A paedophile who targeted an 11-year-old on Facebook and was caught when the girl's parents posed as her online was beginning a jail sentence today.

Thomas Gibbs was snared after the couple logged on as their daughter and discovered he was grooming her for sex.

The 52-year-old was handed a 16-month prison term by a judge at Oxford Crown Court yesterday.

Prosecutors said the family took matters into their own hands when they noticed their daughter was communicating with a stranger online.

Looking over her shoulder as she used her laptop, their suspicions were confirmed and they realised the mystery correspondent was posting "extremely concerning" messages.

Commenting on her profile picture, he told the girl he wanted to kiss her and wrote "I really like you" and "I want to meet you".

Jennifer Edwards, prosecuting, said the girl's mother took the laptop and continued the conversation with Gibbs, pretending to be her daughter.

The family immediately alerted police but maintained contact with Gibbs over the internet.

Each time the concerned mother went online, she found Gibbs was there, ready to respond.

And when he later suggested a rendezvous on April 18, she agreed to meet him - still pretending to be her daughter.

Gibbs arrived for the meeting in Witney town centre, Oxfordshire, but the girl's mother remained hidden so she could observe the stranger and note his appearance.

She did not contact him but arranged another meeting the next time he was on Facebook.

This was organised for Carterton, Oxfordshire, on April 30 and ended with his arrest.

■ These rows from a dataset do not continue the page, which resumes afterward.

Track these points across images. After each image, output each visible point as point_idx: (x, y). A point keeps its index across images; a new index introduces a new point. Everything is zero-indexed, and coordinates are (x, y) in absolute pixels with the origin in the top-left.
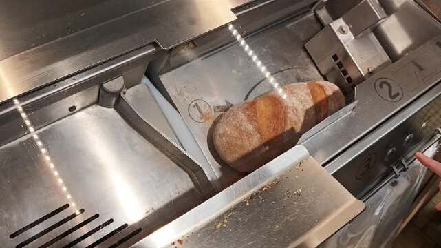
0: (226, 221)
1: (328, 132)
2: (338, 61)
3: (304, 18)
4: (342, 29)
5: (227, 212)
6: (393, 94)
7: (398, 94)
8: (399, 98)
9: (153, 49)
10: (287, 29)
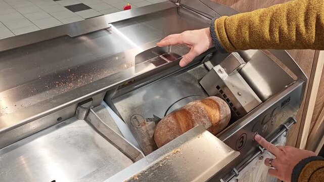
2: (220, 89)
4: (220, 70)
10: (188, 73)
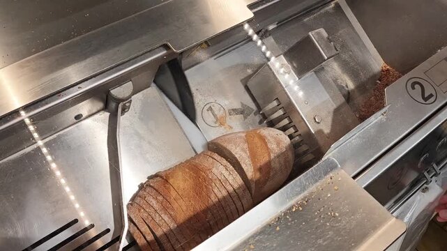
0: (252, 247)
1: (358, 139)
3: (322, 11)
5: (253, 236)
6: (426, 95)
7: (431, 96)
8: (432, 100)
9: (165, 52)
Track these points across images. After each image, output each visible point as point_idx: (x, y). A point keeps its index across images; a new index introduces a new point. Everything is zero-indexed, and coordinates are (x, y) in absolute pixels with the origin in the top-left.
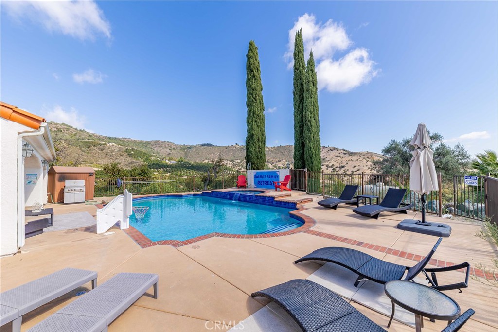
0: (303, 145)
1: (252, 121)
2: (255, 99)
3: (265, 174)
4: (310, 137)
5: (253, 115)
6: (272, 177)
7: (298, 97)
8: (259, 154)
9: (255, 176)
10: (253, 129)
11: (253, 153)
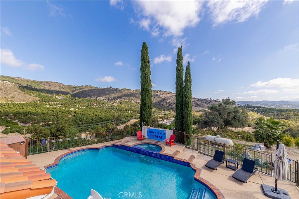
0: (183, 117)
1: (145, 94)
2: (147, 80)
3: (155, 131)
4: (188, 113)
5: (146, 91)
6: (161, 133)
7: (179, 87)
8: (149, 116)
9: (148, 131)
10: (145, 100)
11: (146, 115)
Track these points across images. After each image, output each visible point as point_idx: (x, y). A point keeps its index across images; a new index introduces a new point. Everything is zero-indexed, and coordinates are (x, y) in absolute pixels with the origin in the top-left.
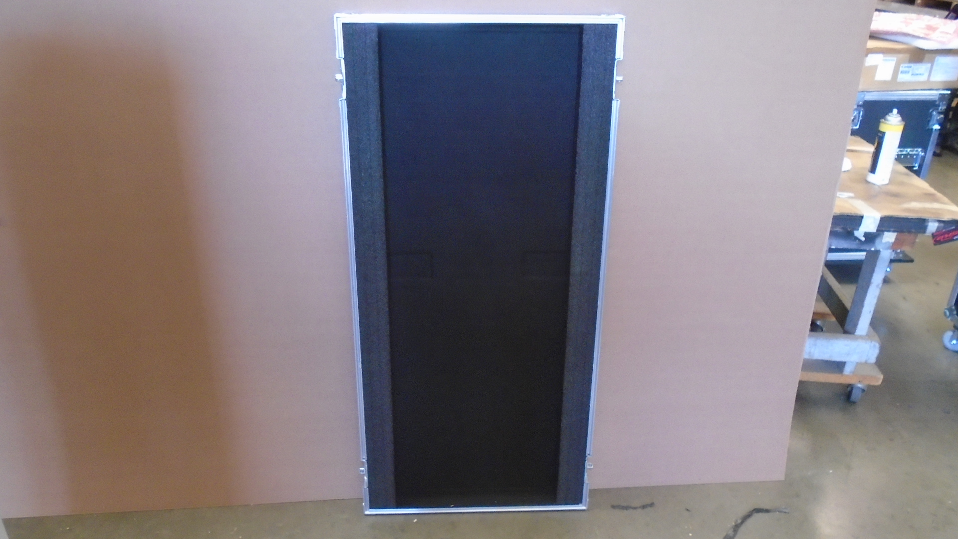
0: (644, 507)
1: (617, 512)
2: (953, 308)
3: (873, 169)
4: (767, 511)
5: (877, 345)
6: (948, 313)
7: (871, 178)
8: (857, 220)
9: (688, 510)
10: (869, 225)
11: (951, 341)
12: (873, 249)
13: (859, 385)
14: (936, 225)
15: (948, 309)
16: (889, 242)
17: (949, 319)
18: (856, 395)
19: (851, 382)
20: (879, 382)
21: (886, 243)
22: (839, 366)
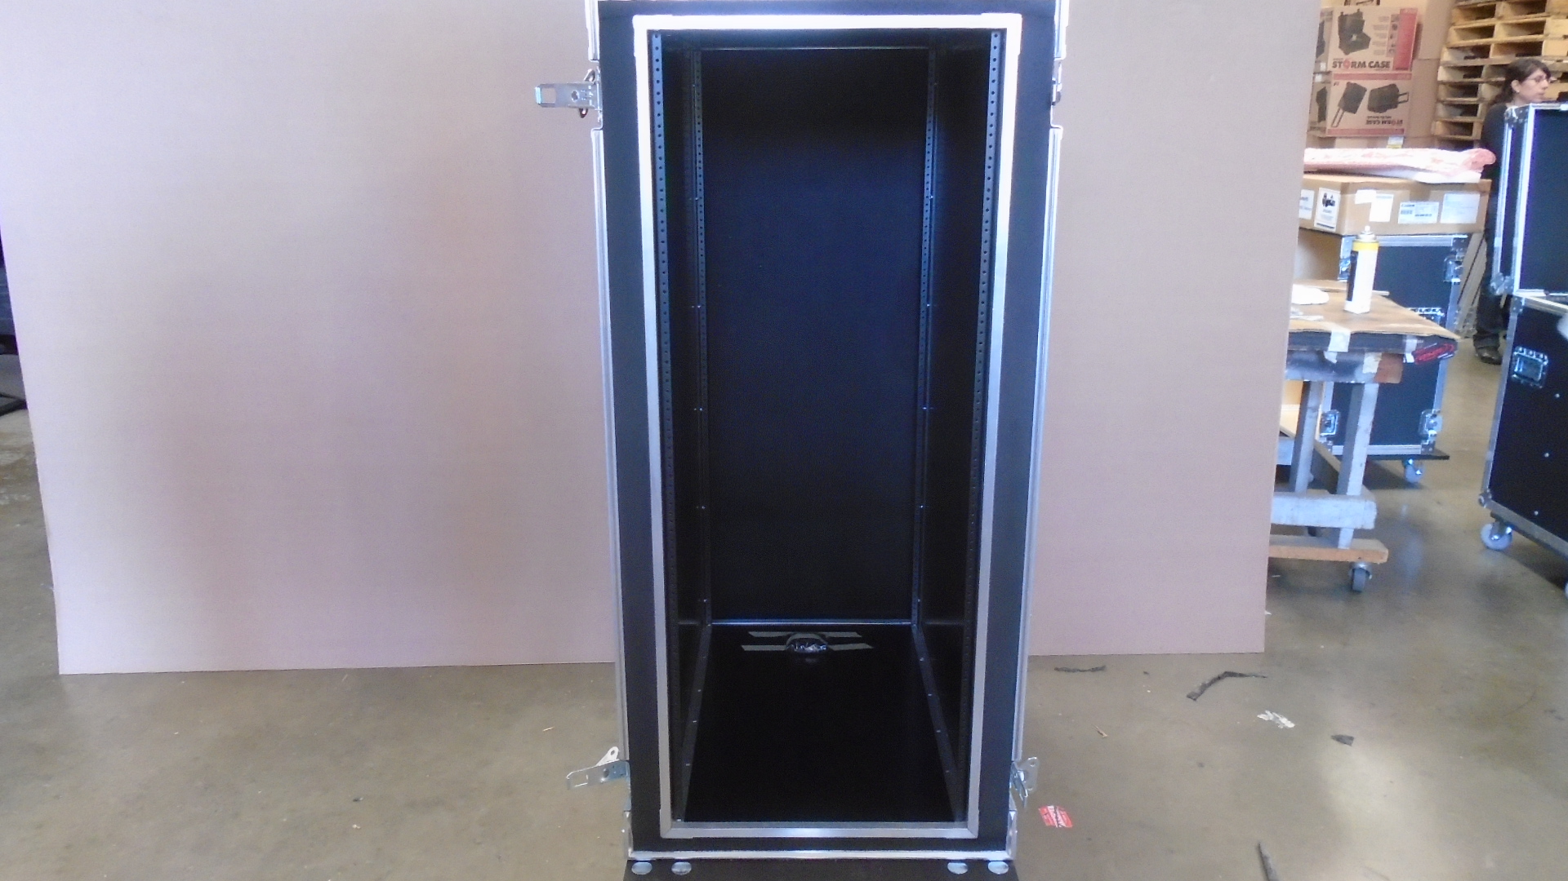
0: (1094, 670)
1: (1063, 674)
2: (1488, 491)
3: (1350, 298)
4: (1241, 675)
5: (1374, 505)
6: (1482, 498)
7: (1350, 306)
8: (1324, 337)
9: (1145, 673)
10: (1339, 344)
11: (1491, 536)
12: (1353, 382)
13: (1362, 566)
14: (1415, 341)
15: (1481, 495)
16: (1371, 373)
17: (1485, 507)
18: (1360, 579)
19: (1351, 558)
20: (1385, 560)
21: (1367, 374)
22: (1332, 535)
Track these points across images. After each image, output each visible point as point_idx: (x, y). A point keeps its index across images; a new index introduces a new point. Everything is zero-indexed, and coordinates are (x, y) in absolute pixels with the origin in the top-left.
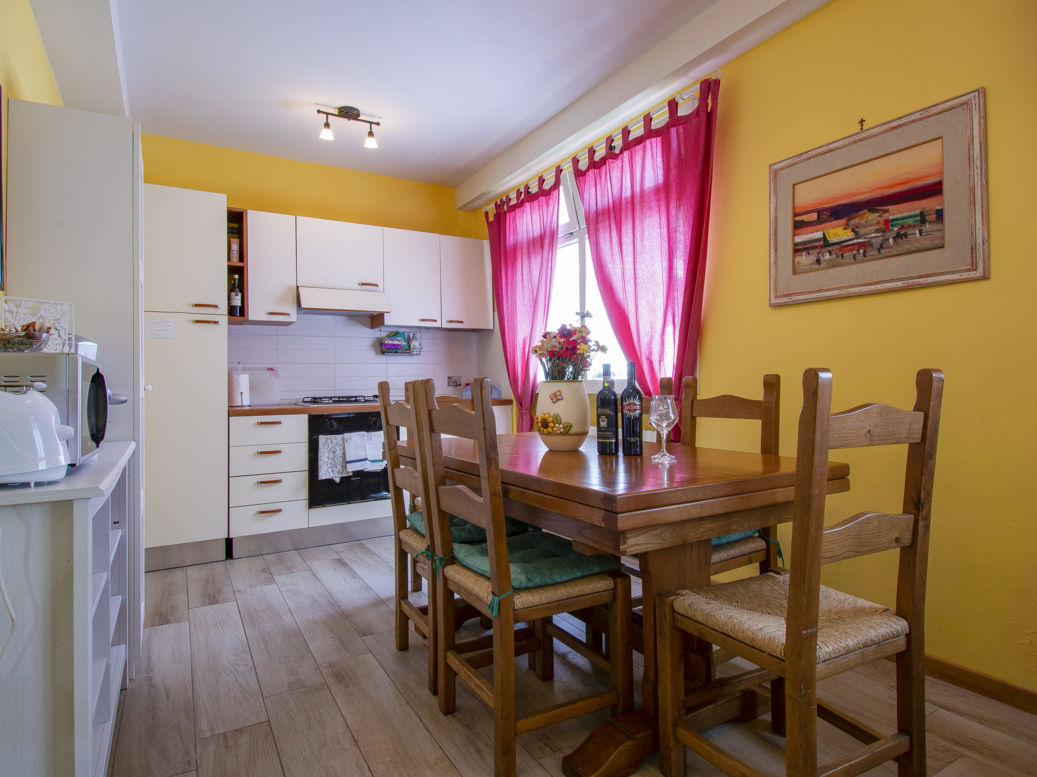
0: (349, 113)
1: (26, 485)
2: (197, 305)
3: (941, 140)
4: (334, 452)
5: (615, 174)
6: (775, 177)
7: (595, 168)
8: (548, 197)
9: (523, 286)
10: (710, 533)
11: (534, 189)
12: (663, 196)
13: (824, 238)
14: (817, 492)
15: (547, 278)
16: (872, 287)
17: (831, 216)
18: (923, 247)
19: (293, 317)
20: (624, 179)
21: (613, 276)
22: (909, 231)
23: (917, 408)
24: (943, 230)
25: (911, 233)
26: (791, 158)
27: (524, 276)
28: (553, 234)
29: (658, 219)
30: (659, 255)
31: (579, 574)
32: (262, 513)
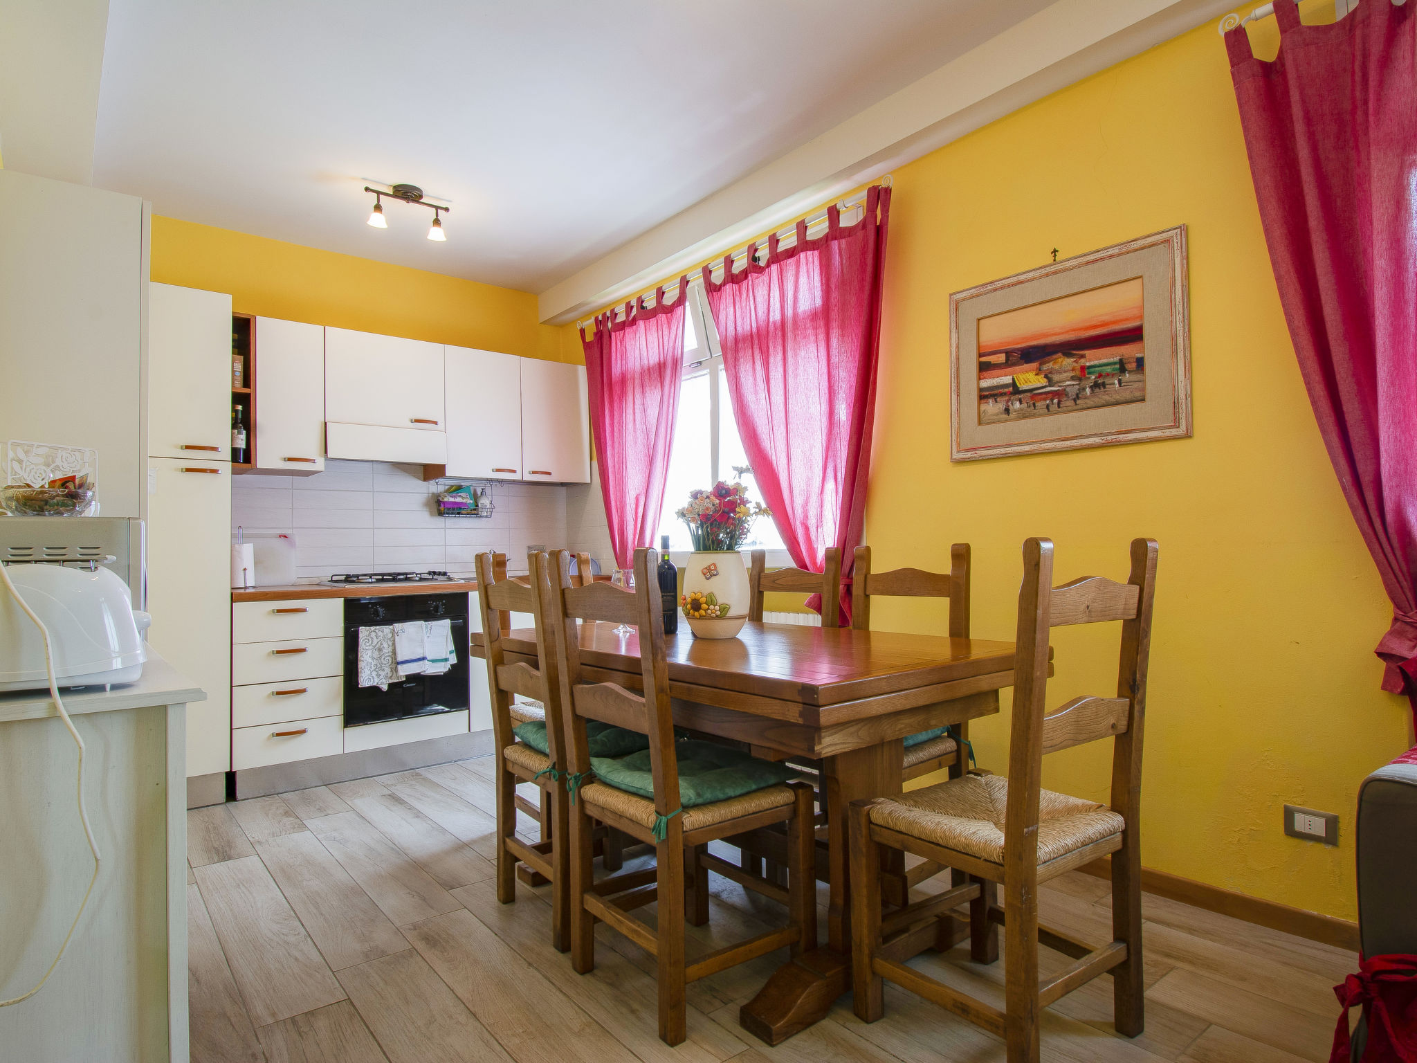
0: (407, 193)
1: (100, 688)
2: (188, 447)
3: (1141, 279)
4: (380, 650)
5: (761, 292)
6: (957, 308)
7: (733, 282)
8: (669, 315)
9: (635, 428)
10: (908, 729)
11: (650, 303)
12: (821, 323)
13: (1014, 384)
14: (1038, 674)
15: (667, 419)
16: (1068, 443)
17: (1021, 358)
18: (1122, 399)
19: (320, 465)
20: (772, 299)
21: (756, 419)
22: (1107, 381)
23: (1131, 582)
24: (1143, 381)
25: (1111, 382)
26: (975, 288)
27: (636, 415)
28: (676, 363)
29: (815, 351)
30: (817, 396)
31: (754, 787)
32: (279, 735)
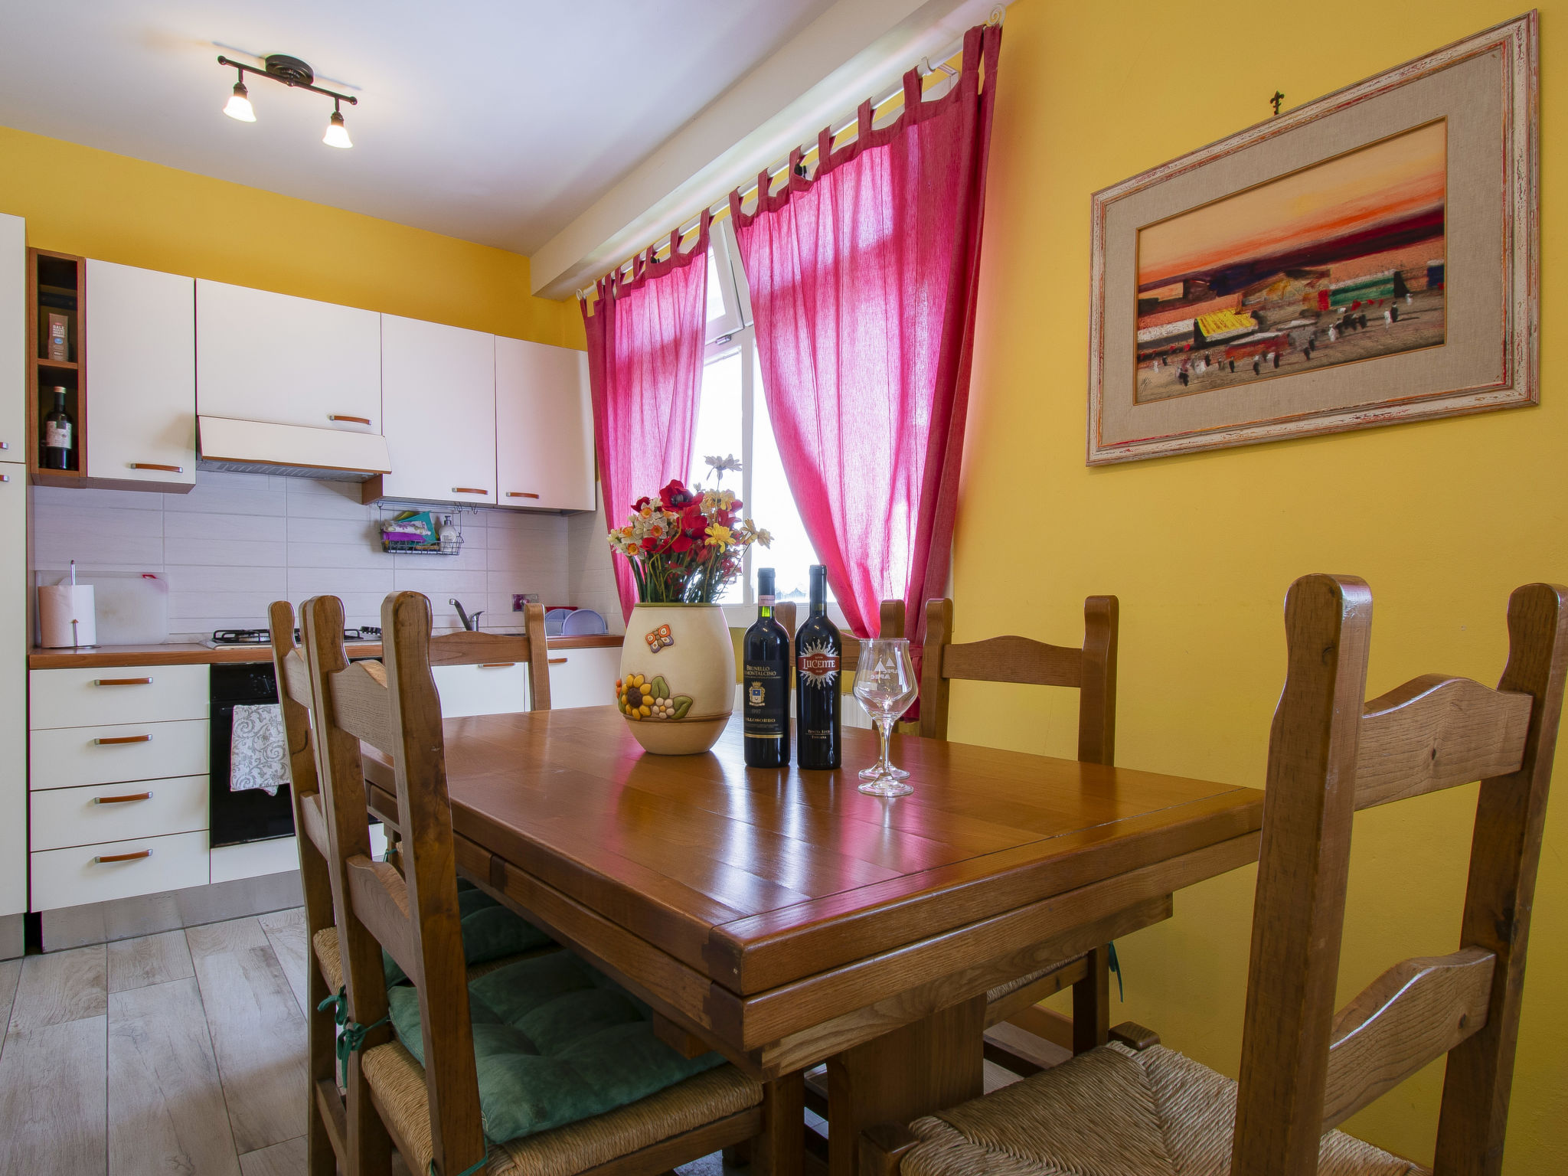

Gibbs, from Witney, admitted two counts of travelling to meet a child following sexual grooming and was ordered to sign the sex offenders' register for at least five years.

Detective Constable Jon Capps, of Thames Valley Police, said the predator travelled to both meetings with "the intention of committing a sexual offence" and despite knowing the girl's age.

He said Gibbs had specifically asked the girl not to tell her parents where she was going.

"It was only because the girl's parents became alert to the danger that the situation did not escalate and he was prevented from meeting the girl again," he said.

"This case highlights the dangers of children being approached on the internet and I would urge all parents to monitor as closely as possible, and as best they can, their children's activity on the internet and report any suspicious activity."